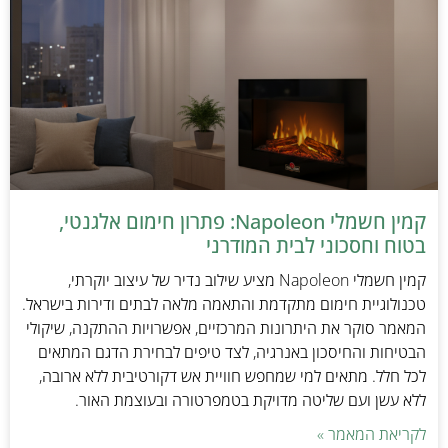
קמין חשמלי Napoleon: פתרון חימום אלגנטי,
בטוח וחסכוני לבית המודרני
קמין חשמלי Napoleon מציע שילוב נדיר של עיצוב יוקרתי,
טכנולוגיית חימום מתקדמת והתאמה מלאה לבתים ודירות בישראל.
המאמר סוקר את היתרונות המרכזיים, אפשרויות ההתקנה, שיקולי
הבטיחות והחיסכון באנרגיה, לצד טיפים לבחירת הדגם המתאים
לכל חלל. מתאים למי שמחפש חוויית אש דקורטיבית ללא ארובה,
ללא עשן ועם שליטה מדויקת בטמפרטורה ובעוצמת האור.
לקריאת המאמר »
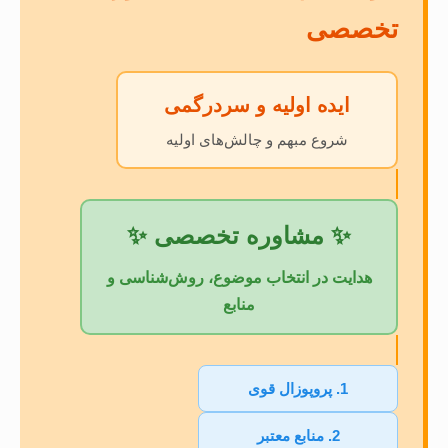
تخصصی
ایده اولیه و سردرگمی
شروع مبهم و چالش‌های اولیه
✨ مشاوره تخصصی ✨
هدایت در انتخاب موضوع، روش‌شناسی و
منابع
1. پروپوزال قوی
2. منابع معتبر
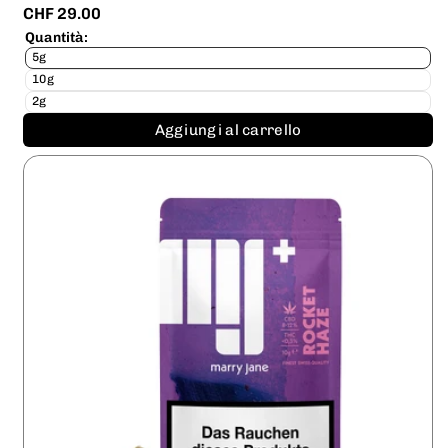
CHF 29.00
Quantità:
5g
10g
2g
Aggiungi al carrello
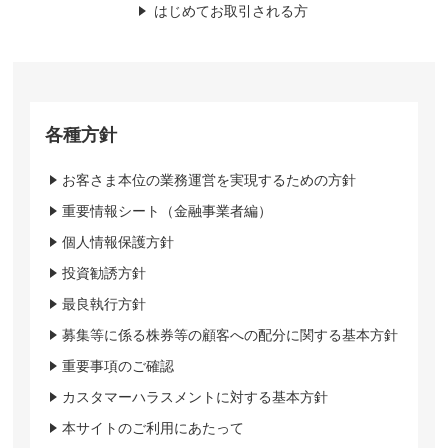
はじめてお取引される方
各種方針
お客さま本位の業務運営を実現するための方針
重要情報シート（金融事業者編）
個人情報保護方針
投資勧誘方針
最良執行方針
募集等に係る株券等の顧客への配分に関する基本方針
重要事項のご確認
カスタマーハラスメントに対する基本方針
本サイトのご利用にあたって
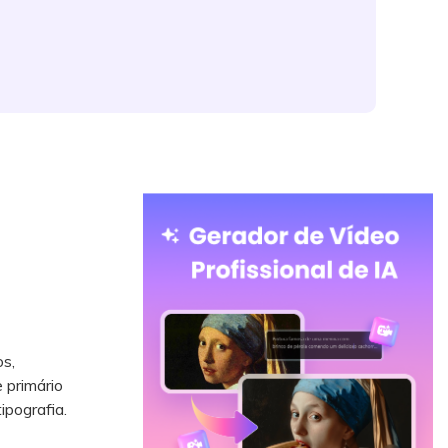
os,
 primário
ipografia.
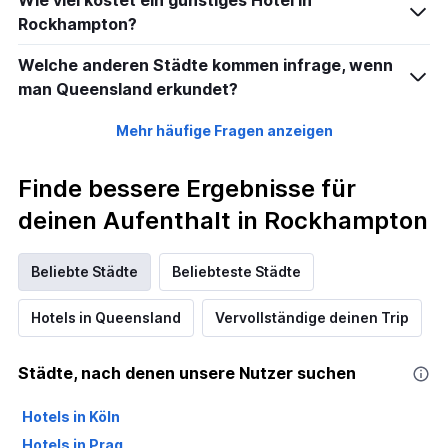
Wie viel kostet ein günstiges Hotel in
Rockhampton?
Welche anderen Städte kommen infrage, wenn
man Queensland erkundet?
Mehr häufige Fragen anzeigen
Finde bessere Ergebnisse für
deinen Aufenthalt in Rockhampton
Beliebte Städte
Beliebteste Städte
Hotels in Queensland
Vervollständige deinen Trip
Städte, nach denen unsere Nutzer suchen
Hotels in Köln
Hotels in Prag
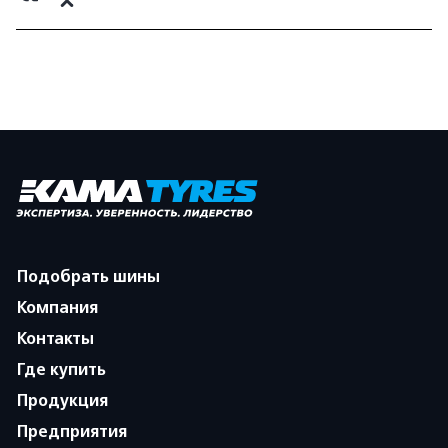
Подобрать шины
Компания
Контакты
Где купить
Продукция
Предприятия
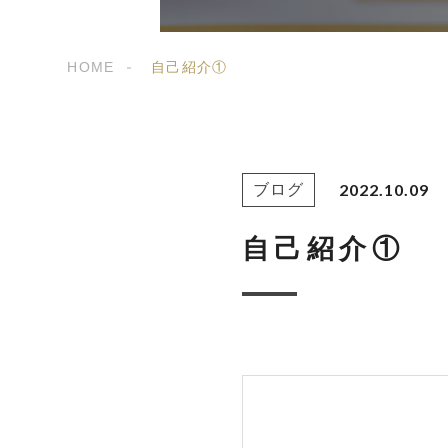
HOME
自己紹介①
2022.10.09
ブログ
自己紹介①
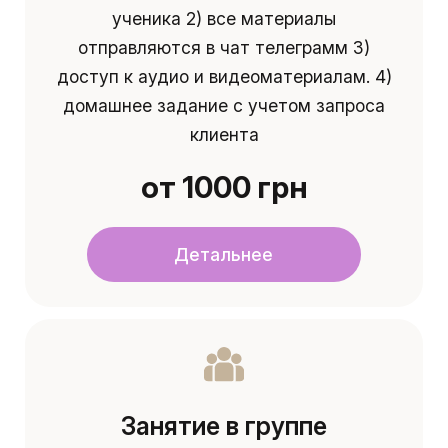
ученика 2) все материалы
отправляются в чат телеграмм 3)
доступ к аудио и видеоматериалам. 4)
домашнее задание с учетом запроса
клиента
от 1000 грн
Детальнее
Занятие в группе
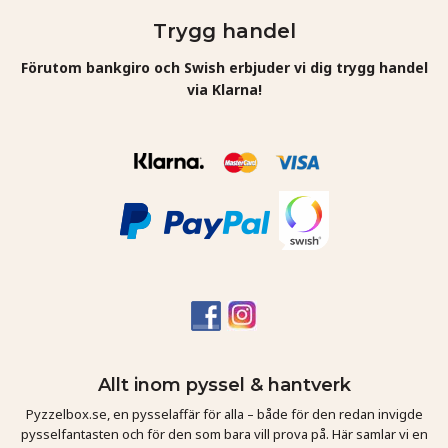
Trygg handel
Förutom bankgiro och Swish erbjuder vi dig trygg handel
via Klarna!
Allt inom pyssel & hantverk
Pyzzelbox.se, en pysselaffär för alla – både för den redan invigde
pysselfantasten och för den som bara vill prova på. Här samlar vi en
------------------------------
### ABOUT THIS TASK
Locate the word "handel" in the data above. Copy every line carrying it.

### ANSWER AREA
Trygg handel
Förutom bankgiro och Swish erbjuder vi dig trygg handel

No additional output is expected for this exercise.